Work instruction:
Decide whether each statement below agrees with the Vertical Forest article that follows. Answer yes or no for each, quoting the words of the article that decide it.
1. The Milan towers were built between 2007 and 2014.
2. The Dubai project was commissioned by Impact One.
3. Glass is the main substrate material in the plant containers.

Passage to read:
Architect to Build Vertical Forest Towers in Dubai


During the 2022 United Nations Climate Change Conference (COP27) in Sharm El Sheikh, Egypt, Italian studio Stefano Boeri Architetti announced plans to construct another Vertical Forest.

According to reports, the architect is planning to construct two tree-covered skyscrapers in Dubai.

“The project, commissioned by Impact One, represents the first Vertical Forest prototype for the MENA (Middle East and North Africa) area with the aim of integrating the benefits of urban forestry such as the absorption of fine dust particles, microclimate regulation and reduction of the greenhouse effect together with innovations as part of the management of the water system in arid climates and the optimization of energy production from renewable sources,” said Stefano Boeri Architetti.

Vertical Forest Background

While Stefano Boeri Architetti has been giving new meaning to the phrase “concrete jungle” for many years, the architect’s first Vertical Forest prototype was constructed in Milan, Italy. At the time, the project aimed to develop a new format of architectural biodiversity that focused not only on human beings but their relationship with other living species.

The pair of residential towers, standing 80 and 112 meters high (roughly 262 and 367 feet high), respectively, were constructed from 2007-2014. The structures housed a total of 800 trees of various sizes, in addition to 15,000 perennials and/or ground-covering plants and 5,000 shrubs.

As a result, the towers have essentially created their own ecosystem and are now home to an estimated 1,600 birds and butterflies.

The total greenery was reportedly equivalent to 30,000 square meters of woodland and undergrowth, all of which were concentrated on 3,000 square meters of urban surface mostly made of concrete with walls faced with black ceramic panels that contrast with the white balconies.

The columns are made of reinforced concrete and the floors are post-tensioned reinforced concrete and the balconies are 28 centimeters. The substrate in the plant containers themselves also had to be durable, and the main material there is volcanic lapilli, an inorganic material that has properties prime for water retention and dimensional stability, according to the Council on Tall Buildings and Urban Habit.

In further describing the project, the architect noted that unlike “mineral” facades in glass or stone, the plant-based shield does not reflect or magnify the sun’s rays but filters them thereby creating a welcoming internal microclimate without harmful effects on the environment.

[Pose estimation data]
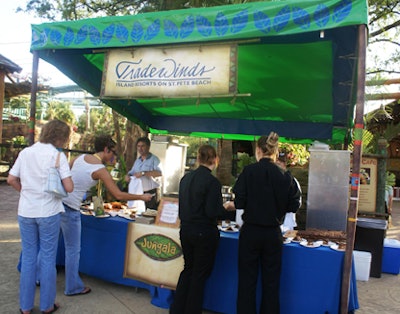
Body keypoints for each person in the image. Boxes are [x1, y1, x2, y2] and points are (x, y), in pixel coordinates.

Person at [60, 135, 152, 296]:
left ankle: (39, 278)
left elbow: (63, 176)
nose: (113, 157)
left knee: (49, 246)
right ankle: (72, 286)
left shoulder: (78, 158)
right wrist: (142, 197)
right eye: (113, 153)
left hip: (58, 204)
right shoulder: (99, 170)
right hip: (71, 210)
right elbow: (118, 194)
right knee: (73, 249)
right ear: (105, 149)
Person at [224, 132, 302, 314]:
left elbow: (240, 202)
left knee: (246, 282)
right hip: (273, 233)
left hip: (250, 232)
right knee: (271, 283)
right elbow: (294, 205)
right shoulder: (285, 175)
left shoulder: (248, 172)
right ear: (275, 151)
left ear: (258, 150)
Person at [7, 119, 73, 314]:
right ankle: (47, 305)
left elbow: (11, 179)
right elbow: (68, 187)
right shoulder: (57, 156)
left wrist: (26, 192)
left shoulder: (26, 152)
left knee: (28, 258)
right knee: (47, 258)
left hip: (25, 211)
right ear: (61, 137)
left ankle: (25, 307)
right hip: (48, 212)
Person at [170, 145, 227, 314]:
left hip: (185, 229)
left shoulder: (185, 179)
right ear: (215, 160)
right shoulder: (212, 182)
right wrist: (226, 208)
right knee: (199, 275)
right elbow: (212, 211)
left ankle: (177, 309)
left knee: (188, 269)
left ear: (198, 158)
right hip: (204, 231)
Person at [124, 137, 162, 209]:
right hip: (139, 193)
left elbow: (159, 173)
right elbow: (132, 172)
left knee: (149, 216)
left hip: (151, 193)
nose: (140, 148)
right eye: (138, 146)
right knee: (137, 214)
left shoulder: (154, 159)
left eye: (142, 146)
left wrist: (143, 173)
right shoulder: (138, 161)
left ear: (148, 147)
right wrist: (127, 176)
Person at [276, 151, 302, 233]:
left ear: (285, 164)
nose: (278, 165)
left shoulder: (293, 181)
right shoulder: (270, 179)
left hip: (287, 224)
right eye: (277, 162)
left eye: (280, 163)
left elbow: (297, 204)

Exercise output:
1. Yes: "were constructed from 2007-2014"
2. Yes: "The project, commissioned by Impact One"
3. No: "the main material there is volcanic lapilli"